Pourtant, le pitch ne décolle pas les papiers peints en matière d’originalité comme de plausibilité : dans une réalité parallèle tout de même proche d’Idiocracie, les USA ont élu président un acteur de films de guerre à gros bras, Will Derringer (John Cena), et le premier ministre britannique Sam Clarke, dont la cote de popularité a chuté, a le charisme monstrueux d’Idris Elba. Les deux hommes ne peuvent pas se sentir, et font à peine bonne figure devant la presse et le monde. Acceptant de monter à bord d’Air Force One pour un voyage diplomatique en Europe, Clarke, comme Derringer, est victime d’une attaque massive en plein air, orchestrée par un trafiquant d’armes inarrêtable (Paddy Considine, sous-employé comme une bonne partie du casting). Les deux chefs d’État s’en tirent à peine, parachutés sans aucune aide en pleine Europe de l’Est. Ils vont devoir survivre à de nouvelles attaques, débusquer la taupe qui les a trahis, avec l’aide d’une agente du MI6 présumée morte, Noel Bisset (Priyanka Chopra-Jonas, pas loin de voler la vedette à ses collègues masculins), qui se trouve être l’ex-petite amie de Clarke…
« Heads of State ne traite jamais par-dessus la jambe
son objectif de divertir sans réinventer la roue. »
Il en faut peu, parfois, pour faire lever un sourcil au téléspectateur blasé par ses centaines de soirées passées devant des divertissements qui n’en ont que la note d’intention. De l’alchimie d’abord : c’est important pour un néo-buddy movie qui se revendique des années 90 et mise autant sur les dialogues que sur les bastons et les explosions. De ce côté-là, Heads of State remplit son contrat : Cena et Elba, qui se sont croisés de loin sur des franchises comme Fast & Furious, se complètent parfaitement en improbables dirigeants gros bras ayant des avis très divergents sur l’importance de leurs boulots respectifs. Le film les entoure d’un nombre incalculable de personnages secondaires, du patriote surexcité et surarmé joué par Jack Quaid (The Boys) à la vice-présidente louche incarnée par Carla Gugino (La chute de la maison Usher). S’ils n’ont pas des rôles complexes à défendre, personne ne semble là pour empocher un cachet : tout le monde s’amuse et se prend au jeu, en jouant premier degré des scènes impossibles à prendre autrement qu’au second.

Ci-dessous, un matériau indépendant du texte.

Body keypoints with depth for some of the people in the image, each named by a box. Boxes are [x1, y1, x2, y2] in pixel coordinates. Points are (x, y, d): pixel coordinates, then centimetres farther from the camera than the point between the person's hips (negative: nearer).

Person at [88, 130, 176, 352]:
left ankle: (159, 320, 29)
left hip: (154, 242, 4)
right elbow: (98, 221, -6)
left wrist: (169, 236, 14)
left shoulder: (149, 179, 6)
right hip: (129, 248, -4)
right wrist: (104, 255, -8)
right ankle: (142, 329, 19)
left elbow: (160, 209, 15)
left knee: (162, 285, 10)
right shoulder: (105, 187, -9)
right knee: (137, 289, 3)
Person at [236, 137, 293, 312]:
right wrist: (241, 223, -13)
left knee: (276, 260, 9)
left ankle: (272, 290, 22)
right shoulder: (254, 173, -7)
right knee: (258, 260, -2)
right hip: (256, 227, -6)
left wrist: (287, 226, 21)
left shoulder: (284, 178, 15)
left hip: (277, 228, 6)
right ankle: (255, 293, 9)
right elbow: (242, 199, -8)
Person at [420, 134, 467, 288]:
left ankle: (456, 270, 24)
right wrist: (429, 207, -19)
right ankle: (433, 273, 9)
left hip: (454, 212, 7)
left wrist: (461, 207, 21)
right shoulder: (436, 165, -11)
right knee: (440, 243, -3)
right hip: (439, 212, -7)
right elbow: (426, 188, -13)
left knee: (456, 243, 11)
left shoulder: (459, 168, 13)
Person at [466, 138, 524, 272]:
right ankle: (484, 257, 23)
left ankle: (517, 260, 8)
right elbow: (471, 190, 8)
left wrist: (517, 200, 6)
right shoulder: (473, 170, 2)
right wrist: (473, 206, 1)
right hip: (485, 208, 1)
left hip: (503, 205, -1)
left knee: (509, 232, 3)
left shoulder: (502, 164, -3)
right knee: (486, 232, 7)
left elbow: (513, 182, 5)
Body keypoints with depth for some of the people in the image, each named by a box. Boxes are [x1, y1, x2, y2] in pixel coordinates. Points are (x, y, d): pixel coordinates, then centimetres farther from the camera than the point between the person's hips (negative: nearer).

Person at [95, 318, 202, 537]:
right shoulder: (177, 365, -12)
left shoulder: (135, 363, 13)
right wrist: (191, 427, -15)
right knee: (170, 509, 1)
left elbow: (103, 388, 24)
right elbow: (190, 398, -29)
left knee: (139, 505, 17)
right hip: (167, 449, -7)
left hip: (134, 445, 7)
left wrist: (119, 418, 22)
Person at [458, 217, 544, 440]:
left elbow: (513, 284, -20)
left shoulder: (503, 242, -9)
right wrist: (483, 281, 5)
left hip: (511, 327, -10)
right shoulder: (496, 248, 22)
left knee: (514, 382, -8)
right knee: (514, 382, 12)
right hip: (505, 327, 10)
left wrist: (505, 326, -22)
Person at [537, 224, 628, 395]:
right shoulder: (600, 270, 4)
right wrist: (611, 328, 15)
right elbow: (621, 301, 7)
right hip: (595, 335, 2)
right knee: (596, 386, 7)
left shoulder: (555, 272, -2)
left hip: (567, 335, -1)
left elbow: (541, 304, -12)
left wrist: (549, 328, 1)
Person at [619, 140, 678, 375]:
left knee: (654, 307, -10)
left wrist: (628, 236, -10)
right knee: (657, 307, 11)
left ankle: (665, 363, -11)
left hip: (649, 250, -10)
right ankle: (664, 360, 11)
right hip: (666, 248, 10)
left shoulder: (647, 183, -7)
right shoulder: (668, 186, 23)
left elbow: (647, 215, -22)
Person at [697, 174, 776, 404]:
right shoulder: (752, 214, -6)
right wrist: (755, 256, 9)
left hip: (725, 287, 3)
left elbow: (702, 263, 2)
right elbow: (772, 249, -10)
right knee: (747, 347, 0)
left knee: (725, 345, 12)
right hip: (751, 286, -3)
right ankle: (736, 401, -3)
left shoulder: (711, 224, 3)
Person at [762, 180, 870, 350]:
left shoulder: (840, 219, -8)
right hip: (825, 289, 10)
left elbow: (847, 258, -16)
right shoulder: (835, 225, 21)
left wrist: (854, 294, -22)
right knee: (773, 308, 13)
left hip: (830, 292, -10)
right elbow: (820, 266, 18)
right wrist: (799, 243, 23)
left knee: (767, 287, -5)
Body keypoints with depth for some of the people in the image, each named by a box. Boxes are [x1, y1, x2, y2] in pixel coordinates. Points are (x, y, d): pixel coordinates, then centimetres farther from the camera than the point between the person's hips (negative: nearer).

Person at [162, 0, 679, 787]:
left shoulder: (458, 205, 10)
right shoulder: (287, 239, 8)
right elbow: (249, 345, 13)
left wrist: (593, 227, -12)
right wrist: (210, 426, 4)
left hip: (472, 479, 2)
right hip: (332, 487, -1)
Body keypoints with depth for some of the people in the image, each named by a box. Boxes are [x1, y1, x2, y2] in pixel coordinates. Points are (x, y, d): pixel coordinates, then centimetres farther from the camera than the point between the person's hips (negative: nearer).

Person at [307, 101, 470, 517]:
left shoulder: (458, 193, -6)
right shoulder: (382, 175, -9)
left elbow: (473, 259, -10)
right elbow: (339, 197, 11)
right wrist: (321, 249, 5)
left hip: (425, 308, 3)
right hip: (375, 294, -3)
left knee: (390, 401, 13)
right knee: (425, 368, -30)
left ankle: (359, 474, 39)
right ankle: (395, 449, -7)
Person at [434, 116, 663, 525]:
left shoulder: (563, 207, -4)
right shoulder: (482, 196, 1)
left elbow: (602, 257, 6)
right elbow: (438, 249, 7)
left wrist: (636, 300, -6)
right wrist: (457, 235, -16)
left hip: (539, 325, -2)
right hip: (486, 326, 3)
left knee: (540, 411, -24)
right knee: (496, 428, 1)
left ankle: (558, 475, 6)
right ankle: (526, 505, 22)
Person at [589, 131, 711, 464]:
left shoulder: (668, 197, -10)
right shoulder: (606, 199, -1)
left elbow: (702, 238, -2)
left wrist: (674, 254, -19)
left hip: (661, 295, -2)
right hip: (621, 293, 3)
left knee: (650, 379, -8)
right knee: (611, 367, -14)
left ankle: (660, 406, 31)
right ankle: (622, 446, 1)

Bien filmer l’action, c’est pas si facile

Une bonne réalisation ensuite. C’est triste à dire, mais sans être du David Fincher, Heads of State est excentrique et inventif dans sa mise en scène et son montage, en tout cas plus que la majorité de ses collègues direct-to-video peinant à justifier des budgets mirobolants cramés dans le salaire de leurs acteurs. Réalisateur russe du pénible Hardcore Henry et surtout du plus réussi Nobody, Ilya Naishuller trouve le bon tempo pour nous faire avaler son invraisemblable et prévisible intrigue à base d’agents doubles, de vengeances aveugles et d’armes technologiques ultimes. Il ouvre les hostilités avec une scène d’espionnage qu’on pourrait croire tirée d’un Mission : Impossible, avant d’orchestrer quelques morceaux de bravoure à bord d’un avion, dans une arrière-cour de campagne ou un appartement sécurisé réduit méthodiquement en miettes… Généreux et surtout lisible, exploitant ses décors avec soin et tirant le meilleur de chorégraphies basiques, mais impactantes, se permettant même quelques montages tarantinesques en cours de route, Heads of State ne traite jamais par-dessus la jambe son objectif de divertir sans réinventer la roue. C’est sa grande limite, de la première à la dernière minute — surtout que le dénouement gentillet apparaît faiblard par rapport à l’aventure qui précède. Mais c’est aussi une petite réussite à souligner dans un paysage, en tout cas hollywoodien, pas loin d’être sinistré dans ce domaine — et ce quelle que soit la plateforme.